State Of Orissa & Other v. The Titaghur Paper Mills Company 1985 AIR 1293, 1985 SCR (3) 26

1. The Orissa Sales Tax Act, 1917 empowered the State Government to declare goods or class of
goods liable to be taxed.
2. The government issued a notification through which standing trees and bamboos agreed to be
severed were liable to be taxed on the turnover of purchase.
3. Writ petitions were filed by a group of those people who had entered into bamboo contracts
and timber contracts with the State.
4. The Petitioners contended that the subject matter of the bamboo contract was not a sale or
purchase of goods but was a lease of immovable property or was a creation of an interest in
immovable property by way of grant of ‘Profit a Prendre’ and due to this the royalty payable
under the bamboo contracts could not be made exigible to either sales tax or purchase tax.
5. The Court held that “felling, cutting, obtaining and removing bamboos from forest areas for the
manufacture of paper” is a benefit to arise out of the land and it would thus be an interest in
immovable property.

Duncans Industries Ltd. v.

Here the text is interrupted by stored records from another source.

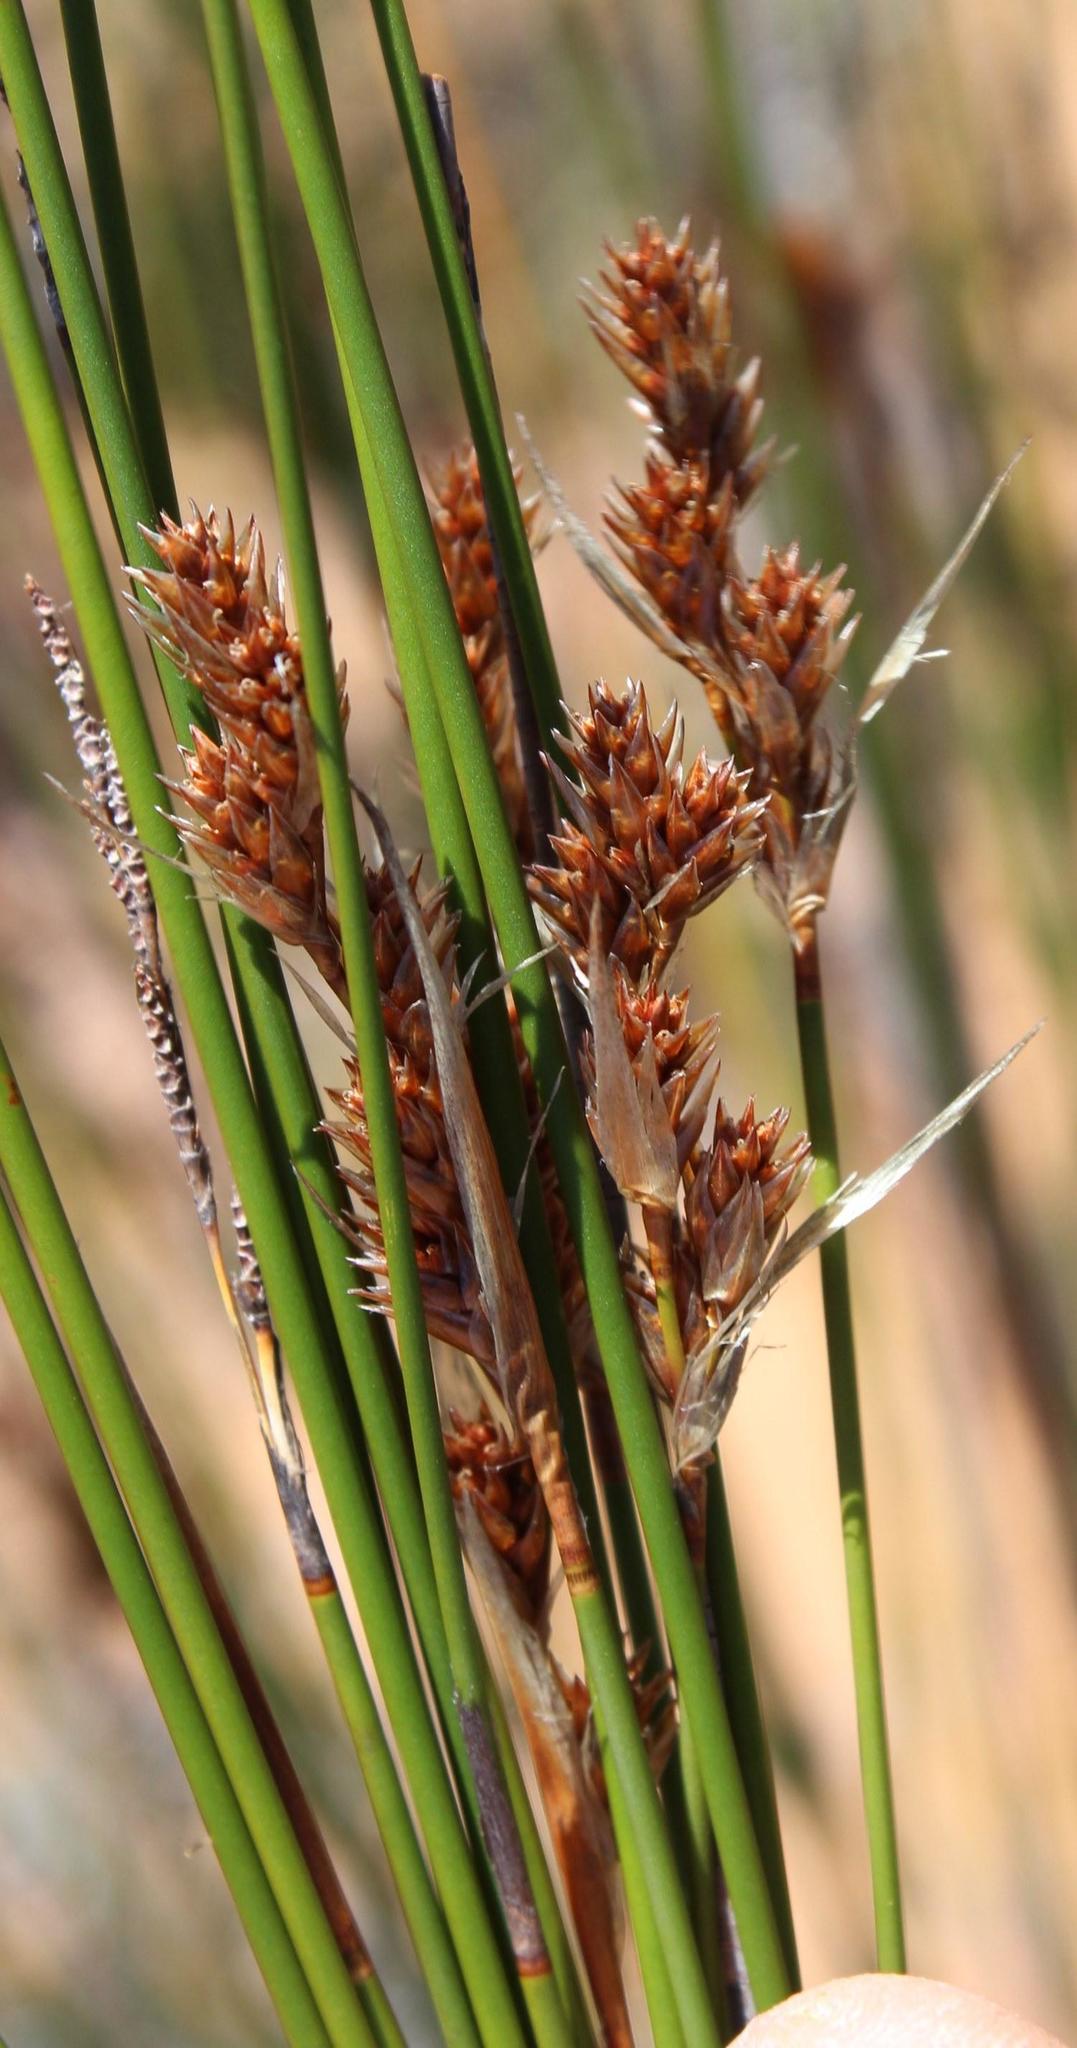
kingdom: Plantae
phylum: Tracheophyta
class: Liliopsida
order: Poales
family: Restionaceae
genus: Willdenowia
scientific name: Willdenowia incurvata
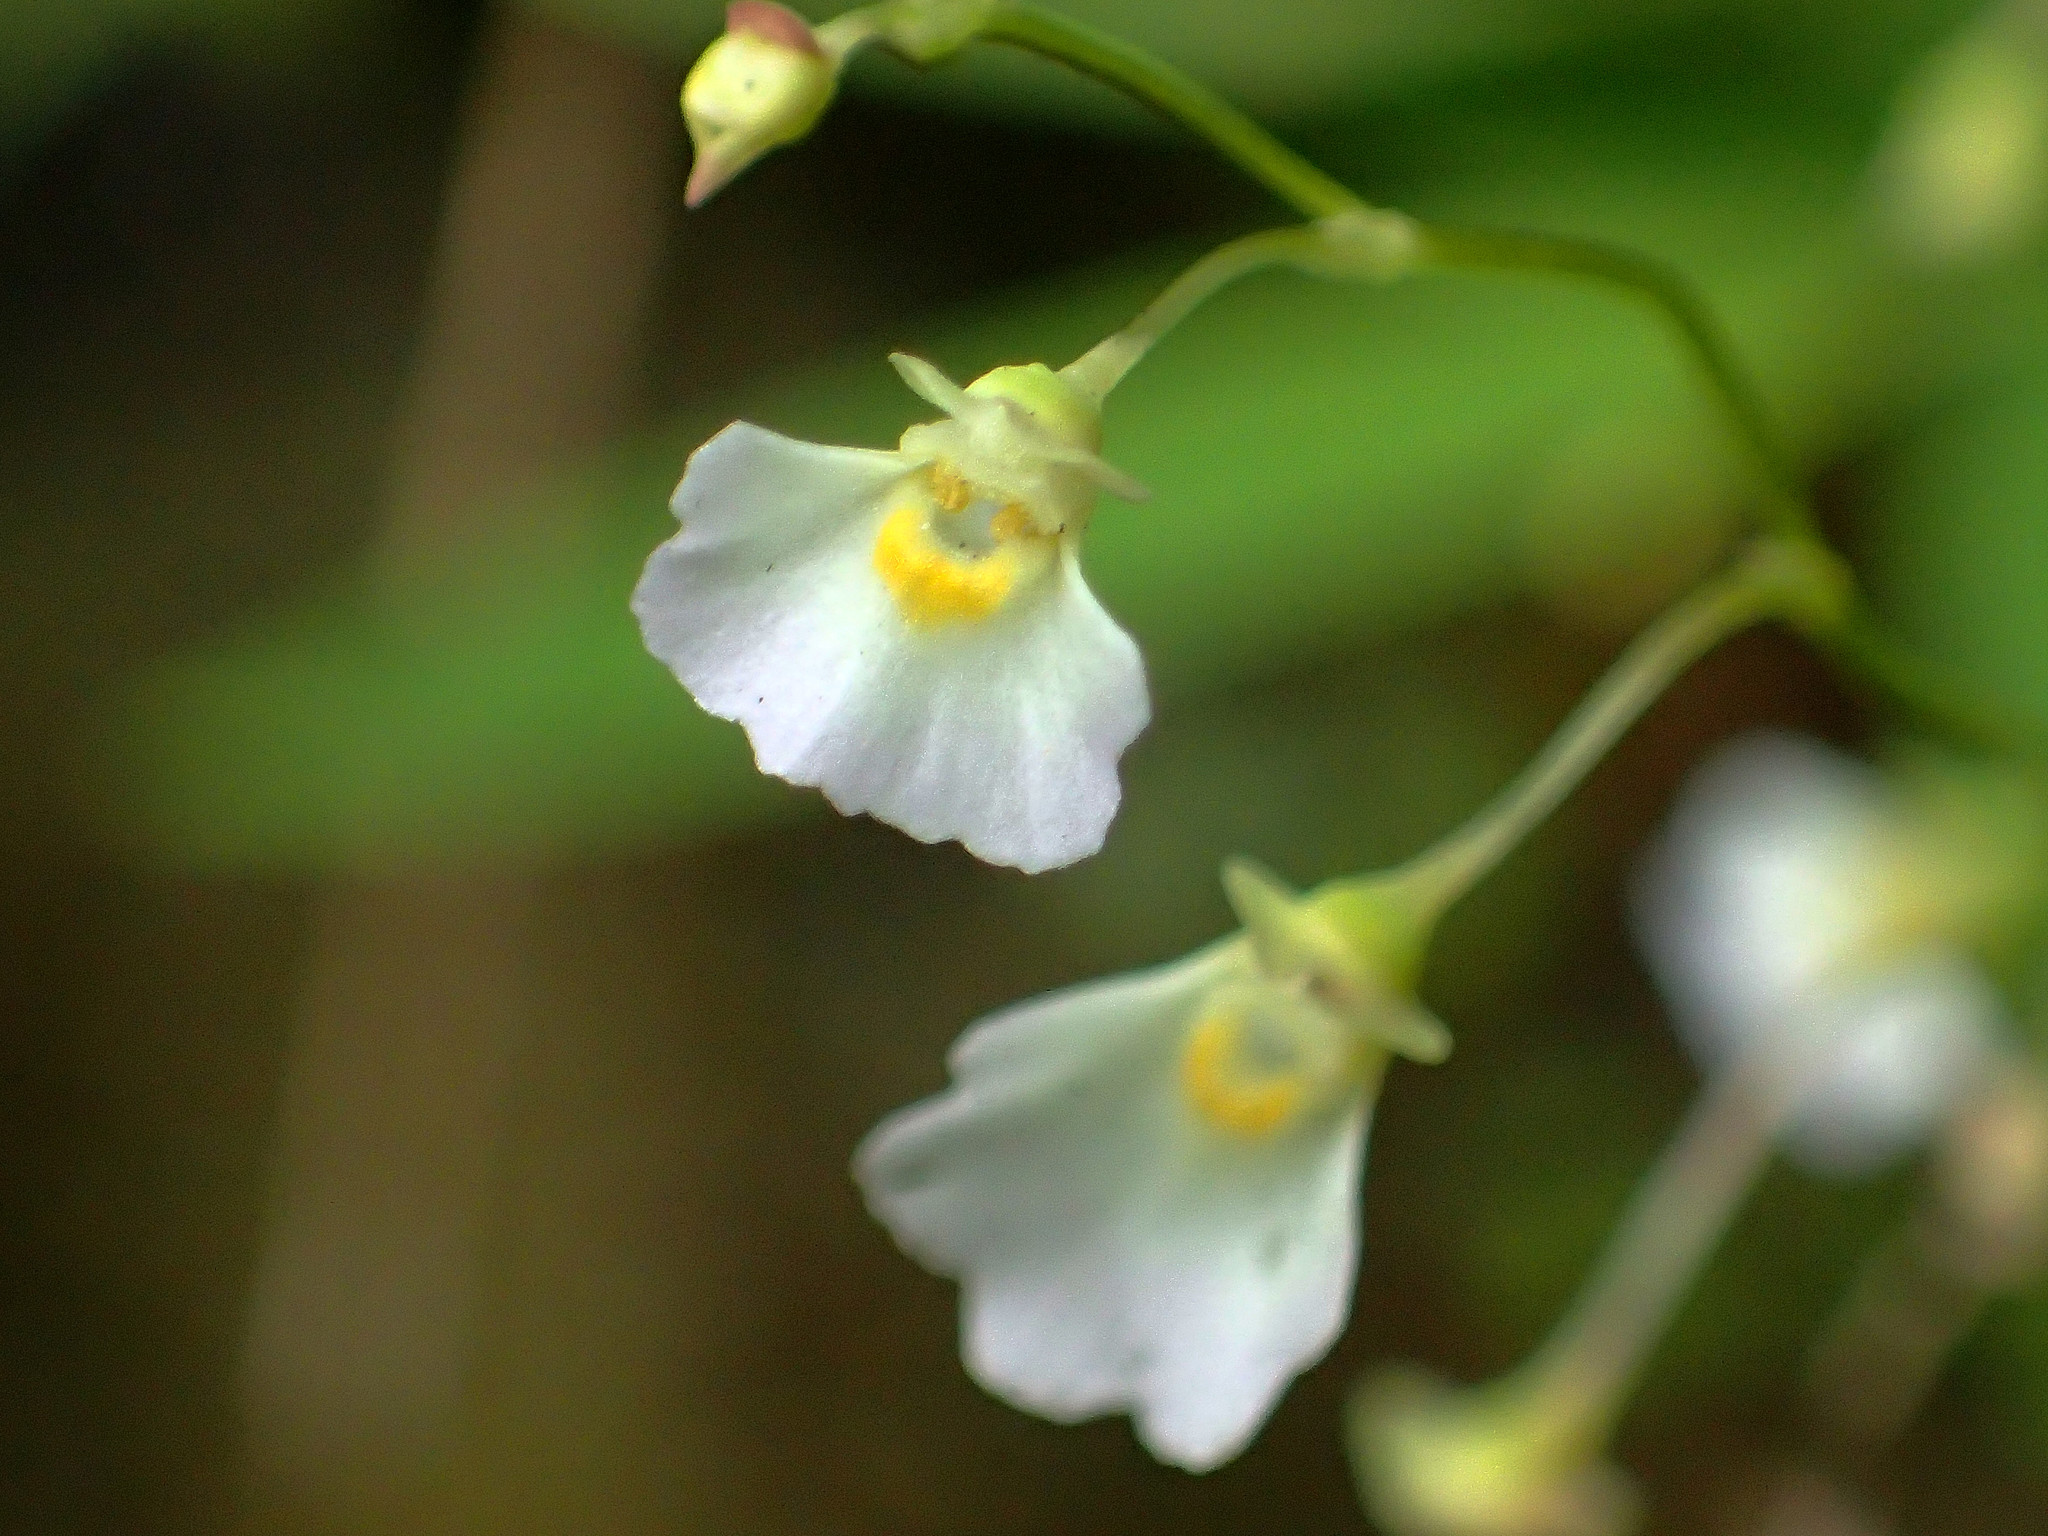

State of U.P. (2000) 1 SCC 633


1. ICI India agreed to transfer its fertilizer business including the plant and machinery to
Duncan Industries (appellant)
2. The machineries which formed the fertilizer plant were permanently embedded in the
earth, for running the fertilizer factory and at the time, when these machineries were
embedded in earth, they were done so by the owner with an intention, to use them
permanently.
3. The parties had treated them as movables and had delivered possession of the said plant
and machinery as movables.
4. The issue was with respect to the character of plant and machinery.
5. Held that the plant and machinery to be treated as immovable property
6. Referred cases: Reynolds v Ashby &Son (1904 AC 466), Official liquidator v Shri
Krishan Deo AIR 1959 All 257,

Bamadev Panigrahi v. Monorama Raj AIR 1974 AP 226

1. The plaintiff’s husband installed cinema equipments like projector, diesel engine, etc.
on that mortgaged land for the purpose of running the cinema
2. Issue is whether cinema equipments relate to movable or immovable
3. property.
4. Held: Cinema equipments installed are ‘movable properties.
5. Intendment, object and purpose of installing the cinema equipments was only to have
the beneficial enjoyment of the very equipment during the mortgage.
6. Referred Cases: Naryana v. Balaguruswami AIR 1924 Mad. 187, Meghraj v Krishna
Chandra AIR 1924 All. 365, Subramaniam Firm v Chindambaram 412 Transfer of
Property Act AIR 1940 Mad. 527, Mohammed Ibrahim v. Northern Circas Fibre
Trading Co. AIR 1944 Mad. 492, Board of Revenue v. Venkataswami Naidu AIR
1955 Mad.620, J.H Subbiah v Govind Roa AIR 1953 Nag. 224, Chetty & Co. v.